## [PROBLEM STATEMENT]
All lines from the one containing "web interface and" through the end of the data below must be reproduced exactly, and no others.
[RAW DATA]
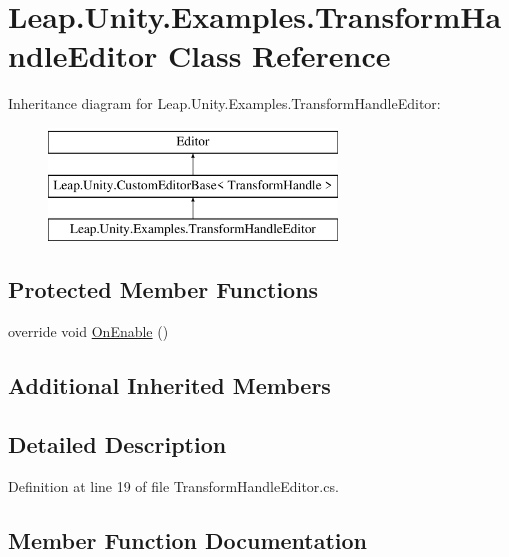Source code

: \hypertarget{class_leap_1_1_unity_1_1_examples_1_1_transform_handle_editor}{}\section{Leap.\+Unity.\+Examples.\+Transform\+Handle\+Editor Class Reference}
\label{class_leap_1_1_unity_1_1_examples_1_1_transform_handle_editor}
Inheritance diagram for Leap.\+Unity.\+Examples.\+Transform\+Handle\+Editor\+:\begin{figure}[H]
\begin{center}
\leavevmode
\includegraphics[height=3.000000cm]{class_leap_1_1_unity_1_1_examples_1_1_transform_handle_editor}
\end{center}
\end{figure}
\subsection*{Protected Member Functions}
\begin{DoxyCompactItemize}
\item 
override void \mbox{\hyperlink{class_leap_1_1_unity_1_1_examples_1_1_transform_handle_editor_aafbb301480e85bce628c6ba3c287e185}{On\+Enable}} ()
\end{DoxyCompactItemize}
\subsection*{Additional Inherited Members}


\subsection{Detailed Description}


Definition at line 19 of file Transform\+Handle\+Editor.\+cs.



\subsection{Member Function Documentation}
\mbox{\label{class_leap_1_1_unity_1_1_examples_1_1_transform_handle_editor_aafbb301480e85bce628c6ba3c287e185}} 

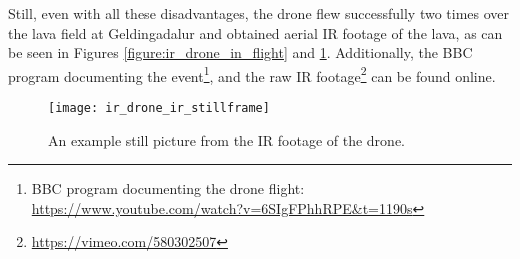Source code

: Still, even with all these disadvantages, the drone flew successfully two times
over the lava field at Geldingadalur and obtained aerial IR footage of the lava,
as can be seen in Figures \ref{figure:ir_drone_in_flight} and \ref{figure:ir_drone_ir_still}.
Additionally, the BBC program documenting the event\footnote{BBC program documenting the drone flight: \url{https://www.youtube.com/watch?v=6SIgFPhhRPE&t=1190s}}, and the raw IR footage\footnote{\url{https://vimeo.com/580302507}} can be found online.

\begin{figure}
    \centering
    \texttt{[image: ir\_drone\_ir\_stillframe]}
    \caption{An example still picture from the IR footage of the drone.}
    \label{figure:ir_drone_ir_still}
\end{figure}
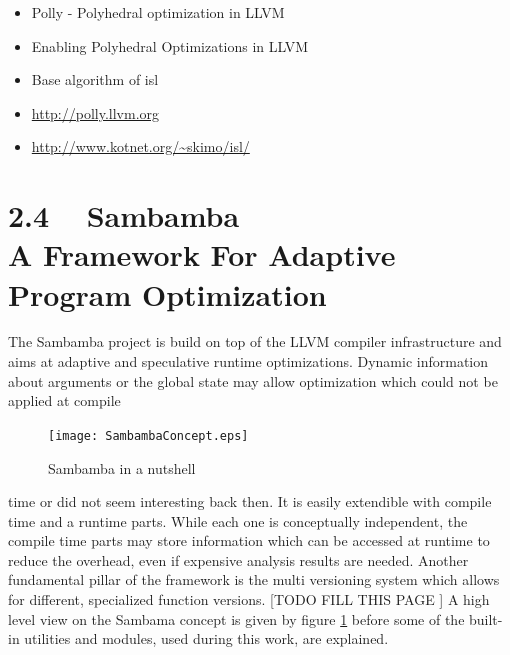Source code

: \begin{itemize}
  \item Polly - Polyhedral optimization in LLVM \cite{grosser.11.impact}  
  \item Enabling Polyhedral Optimizations in LLVM \cite{grosser:thesis}
  \item Base algorithm of isl \cite{Bondhugula:2008:PAP:1379022.1375595}
  \item \url{http://polly.llvm.org} \nocite{Polly:Online}
  \item \url{http://www.kotnet.org/~skimo/isl/} \nocite{ISL:Online}
\end{itemize}





\clearpage
{}
\section*{2.4 ~ Sambamba \\ A Framework For Adaptive Program Optimization}
The Sambamba project is build on top of the LLVM compiler infrastructure and 
aims at adaptive and speculative runtime optimizations.
Dynamic information about arguments or the global state may allow optimization
which could not be applied at compile 
\begin{figure}
  \centering
  \texttt{[image: SambambaConcept.eps]}
  \caption{Sambamba in a nutshell}
  \label{fig:SambambaConcept}  
\end{figure}
time or did not seem interesting back then. It is easily extendible with 
compile time and a runtime parts. While each one is conceptually 
independent, the compile time parts may store information which can be accessed
at runtime to reduce the overhead, even if expensive analysis results are needed. 
Another fundamental pillar of the framework is the multi versioning system which
allows for different, specialized function versions.
[TODO FILL THIS PAGE ]
A high level view on the Sambama concept is given
by figure \ref{fig:SambambaConcept} before some of the  built-in utilities 
and modules, used during this work, are explained. 


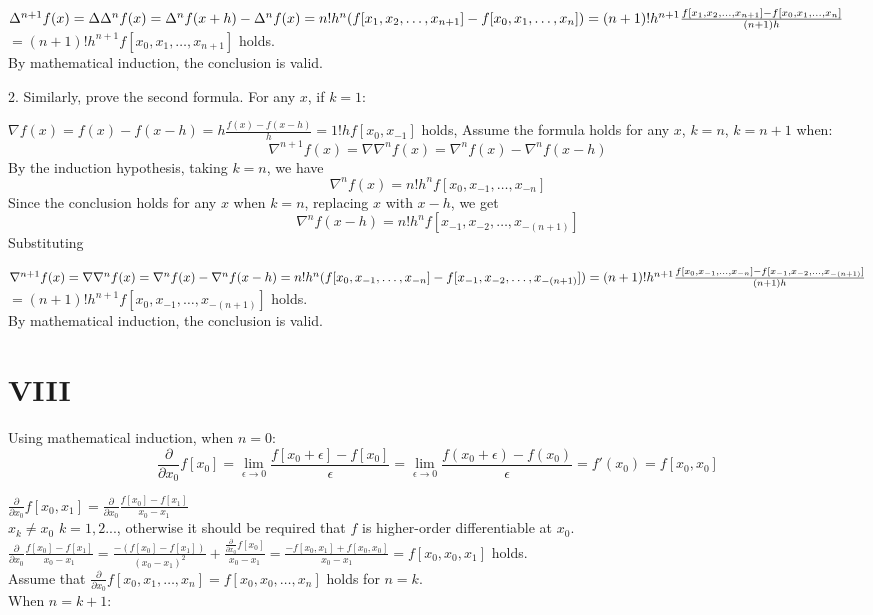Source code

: \documentclass[a4paper]{article}
\begin{document}
$\Delta^{n+1} f(x) = \Delta \Delta^n f(x) = \Delta^n f(x+h) - \Delta^n f(x) = n! h^n (f[x_1, x_2, \ldots, x_{n+1}] - f[x_0, x_1, \ldots, x_n]) \\ 
=(n+1)! h^{n+1} \frac{f[x_1, x_2, \ldots, x_{n+1}] - f[x_0, x_1, \ldots, x_n]}{(n+1)h}$
\(= (n+1)! h^{n+1} f[x_0, x_1, \ldots, x_{n+1}] \) holds.\\
By mathematical induction, the conclusion is valid.

2. Similarly, prove the second formula.
For any \( x \), if \( k = 1 \):

\(\nabla f(x) = f(x) - f(x-h) = h \frac{f(x) - f(x-h)}{h} = 1! h f[x_0, x_{-1}] \) holds,
Assume the formula holds for any \( x \), \( k = n \), \( k = n + 1 \) when:
\[
\nabla^{n+1} f(x) = \nabla \nabla^n f(x) = \nabla^n f(x) - \nabla^n f(x-h)
\]
By the induction hypothesis, taking \( k = n \), we have
\[
\nabla^n f(x) = n! h^n f[x_0, x_{-1}, \ldots, x_{-n}]
\]
Since the conclusion holds for any \( x \) when \( k = n \), replacing \( x \) with \( x - h \), we get
\[
\nabla^n f(x-h) = n! h^n f[x_{-1}, x_{-2}, \ldots, x_{-(n+1)}]
\]
Substituting

$\nabla^{n+1} f(x) = \nabla \nabla^n f(x) = \nabla^n f(x) - \nabla^n f(x-h) = n! h^n (f[x_0, x_{-1}, \ldots, x_{-n}] - f[x_{-1}, x_{-2}, \ldots, x_{-(n+1)}]) \\
= (n+1)! h^{n+1} \frac{f[x_0, x_{-1}, \ldots, x_{-n}] - f[x_{-1}, x_{-2}, \ldots, x_{-(n+1)}]}{(n+1)h}$
\(= (n+1)! h^{n+1} f[x_0, x_{-1}, \ldots, x_{-{(n+1)}}] \) holds.\\
By mathematical induction, the conclusion is valid.

\section*{VIII}
Using mathematical induction, when \( n = 0 \):
\[
\frac{\partial}{\partial x_0} f[x_0] = \lim_{\epsilon \to 0} \frac{f[x_0 + \epsilon] - f[x_0]}{\epsilon} = \lim_{\epsilon \to 0} \frac{f(x_0 + \epsilon) - f(x_0)}{\epsilon} = f'(x_0) = f[x_0, x_0]
\]

\(\frac{\partial}{\partial x_0} f[x_0, x_1] = \frac{\partial}{\partial x_0} \frac{f[x_0] - f[x_1]}{x_0 - x_1}\)\\
\( x_k \neq x_0\) \( k=1,2...\), otherwise it should be required that \( f \) is higher-order differentiable at \( x_0 \).\\
\(\frac{\partial}{\partial x_0} \frac{f[x_0] - f[x_1]}{x_0 - x_1}= \frac{-(f[x_0] - f[x_1])}{(x_0 - x_1)^2} + \frac{\frac{\partial}{\partial x_0} f[x_0]}{x_0 - x_1} = \frac{-f[x_0, x_1] + f[x_0, x_0]}{x_0 - x_1} = f[x_0, x_0, x_1] \) holds.\\
Assume that \( \frac{\partial}{\partial x_0} f[x_0, x_1, \ldots, x_n] = f[x_0, x_0, \ldots, x_n] \) holds for \( n = k \).\\
When \( n = k + 1 \):\\
\end{document}
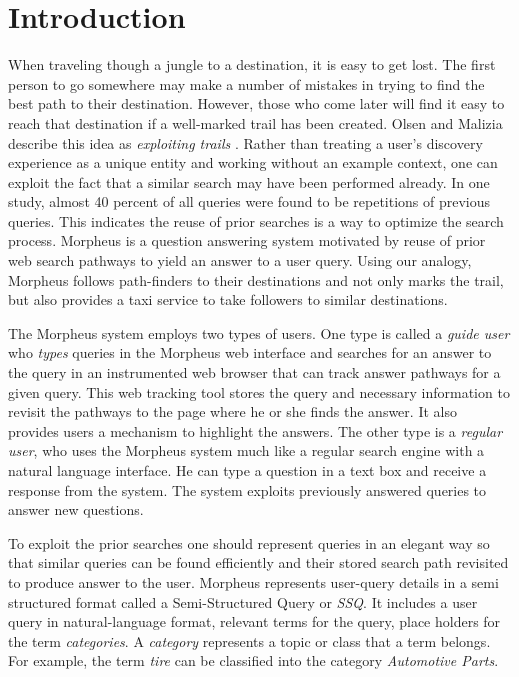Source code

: \section{Introduction}



When traveling though a jungle to a destination, it is easy to get
lost.  The first person to go somewhere may make a number of mistakes
in trying to find the best path to their destination.  However, those
who come later will find it easy to reach that destination if a
well-marked trail has been created. Olsen and Malizia describe this
idea as \emph{exploiting trails} \cite{5379671}.  Rather than treating
a user's discovery experience as a unique entity and working without an example
context, one can exploit the fact that a similar search may have been
performed already.  In one study, almost 40 percent of all queries
were found to be repetitions of previous queries\cite{1277770}. This
indicates the reuse of prior searches is a way to optimize the search
process.  Morpheus is a question answering system motivated by reuse of prior
web search pathways to yield an answer to a user query. Using our analogy,
Morpheus follows path-finders to their destinations and not only marks the
trail, but also provides a taxi service to take followers to similar
destinations.

The Morpheus system employs two types of users. One type is called a
\textit{guide user} who \textit{types} queries in the Morpheus web interface and
searches for an answer to the query in an instrumented web browser that can
track answer pathways for a given query. This web tracking tool stores the query
and necessary information to revisit the pathways to the page where he or she
finds the answer. It also provides users a mechanism to highlight the answers.
The other type is a \textit{regular user}, who uses the Morpheus system much
like a regular search engine with a natural language interface. He can type a
question in a text box and receive a response from the system. The system
exploits previously answered queries to answer new questions.

To exploit the prior searches one should represent queries in an elegant way so
that similar queries can be found efficiently and their stored search path
revisited to produce answer to the user. Morpheus represents user-query details
in a semi structured format called a Semi-Structured Query or \textit{SSQ}. It
includes a user query in natural-language format, relevant terms for the query,
place holders for the term \textit{categories}. A \textit{category} represents a
topic or class that a term belongs. For example, the term \textit{tire} can be
classified into the category \textit{Automotive Parts}.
[/RAW DATA]
## [RESPONSE BOX]
\textit{guide user} who \textit{types} queries in the Morpheus web interface and
searches for an answer to the query in an instrumented web browser that can
track answer pathways for a given query. This web tracking tool stores the query
and necessary information to revisit the pathways to the page where he or she
finds the answer. It also provides users a mechanism to highlight the answers.
The other type is a \textit{regular user}, who uses the Morpheus system much
like a regular search engine with a natural language interface. He can type a
question in a text box and receive a response from the system. The system
exploits previously answered queries to answer new questions.

To exploit the prior searches one should represent queries in an elegant way so
that similar queries can be found efficiently and their stored search path
revisited to produce answer to the user. Morpheus represents user-query details
in a semi structured format called a Semi-Structured Query or \textit{SSQ}. It
includes a user query in natural-language format, relevant terms for the query,
place holders for the term \textit{categories}. A \textit{category} represents a
topic or class that a term belongs. For example, the term \textit{tire} can be
classified into the category \textit{Automotive Parts}.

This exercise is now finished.